How many lines of the records contain the string "printed"? Reply with the number alone.

____ INFORMATION PROVIDED

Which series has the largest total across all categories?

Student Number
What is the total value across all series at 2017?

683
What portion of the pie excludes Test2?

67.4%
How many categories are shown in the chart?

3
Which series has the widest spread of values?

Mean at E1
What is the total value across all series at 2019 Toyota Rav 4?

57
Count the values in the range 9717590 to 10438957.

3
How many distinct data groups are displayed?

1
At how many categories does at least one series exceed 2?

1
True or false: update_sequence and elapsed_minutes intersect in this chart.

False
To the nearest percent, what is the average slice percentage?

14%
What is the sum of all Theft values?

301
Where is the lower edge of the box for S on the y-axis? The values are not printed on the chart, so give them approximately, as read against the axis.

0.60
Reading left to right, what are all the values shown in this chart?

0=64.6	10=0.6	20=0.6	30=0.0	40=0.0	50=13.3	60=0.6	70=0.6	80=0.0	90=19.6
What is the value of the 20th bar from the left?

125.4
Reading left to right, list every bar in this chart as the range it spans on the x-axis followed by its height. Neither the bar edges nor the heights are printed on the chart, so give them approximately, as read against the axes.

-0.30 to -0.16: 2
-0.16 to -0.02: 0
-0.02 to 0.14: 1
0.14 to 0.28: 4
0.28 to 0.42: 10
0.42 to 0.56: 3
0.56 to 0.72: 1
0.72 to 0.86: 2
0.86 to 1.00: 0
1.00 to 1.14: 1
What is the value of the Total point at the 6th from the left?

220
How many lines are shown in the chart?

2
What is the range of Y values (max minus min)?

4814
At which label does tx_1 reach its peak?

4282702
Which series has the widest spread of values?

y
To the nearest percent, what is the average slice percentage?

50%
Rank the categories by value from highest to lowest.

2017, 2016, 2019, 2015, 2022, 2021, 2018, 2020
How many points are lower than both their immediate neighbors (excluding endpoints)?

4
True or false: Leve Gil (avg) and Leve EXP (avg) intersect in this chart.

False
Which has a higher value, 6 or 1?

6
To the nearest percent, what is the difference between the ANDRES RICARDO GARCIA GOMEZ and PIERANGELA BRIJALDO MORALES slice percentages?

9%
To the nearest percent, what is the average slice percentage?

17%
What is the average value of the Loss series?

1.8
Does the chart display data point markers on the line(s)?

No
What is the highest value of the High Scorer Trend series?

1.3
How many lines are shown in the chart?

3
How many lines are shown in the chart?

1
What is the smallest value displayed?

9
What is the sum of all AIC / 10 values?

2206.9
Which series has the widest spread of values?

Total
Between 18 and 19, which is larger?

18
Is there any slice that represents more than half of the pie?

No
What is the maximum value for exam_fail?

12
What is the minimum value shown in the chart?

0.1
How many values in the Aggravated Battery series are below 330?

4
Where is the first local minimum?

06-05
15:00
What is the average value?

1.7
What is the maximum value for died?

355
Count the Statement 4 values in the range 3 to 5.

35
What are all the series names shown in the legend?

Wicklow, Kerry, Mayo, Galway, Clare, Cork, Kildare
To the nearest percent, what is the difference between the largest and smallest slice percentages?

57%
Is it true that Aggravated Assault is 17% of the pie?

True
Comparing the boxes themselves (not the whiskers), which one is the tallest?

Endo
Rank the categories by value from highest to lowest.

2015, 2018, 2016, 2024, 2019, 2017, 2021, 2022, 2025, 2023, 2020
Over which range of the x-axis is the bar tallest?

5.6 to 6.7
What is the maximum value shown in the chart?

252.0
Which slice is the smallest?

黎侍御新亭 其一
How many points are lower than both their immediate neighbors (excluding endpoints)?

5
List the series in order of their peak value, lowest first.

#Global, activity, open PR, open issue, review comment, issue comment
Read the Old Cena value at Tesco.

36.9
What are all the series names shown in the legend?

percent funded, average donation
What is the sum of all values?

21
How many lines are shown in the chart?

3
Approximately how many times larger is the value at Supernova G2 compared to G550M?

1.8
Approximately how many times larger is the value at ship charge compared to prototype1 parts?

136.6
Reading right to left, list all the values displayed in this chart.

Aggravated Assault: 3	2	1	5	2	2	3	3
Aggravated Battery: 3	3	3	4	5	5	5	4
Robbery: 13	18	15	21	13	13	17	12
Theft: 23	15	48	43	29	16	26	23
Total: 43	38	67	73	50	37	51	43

________

SOLUTION TO THE EXERCISE — 2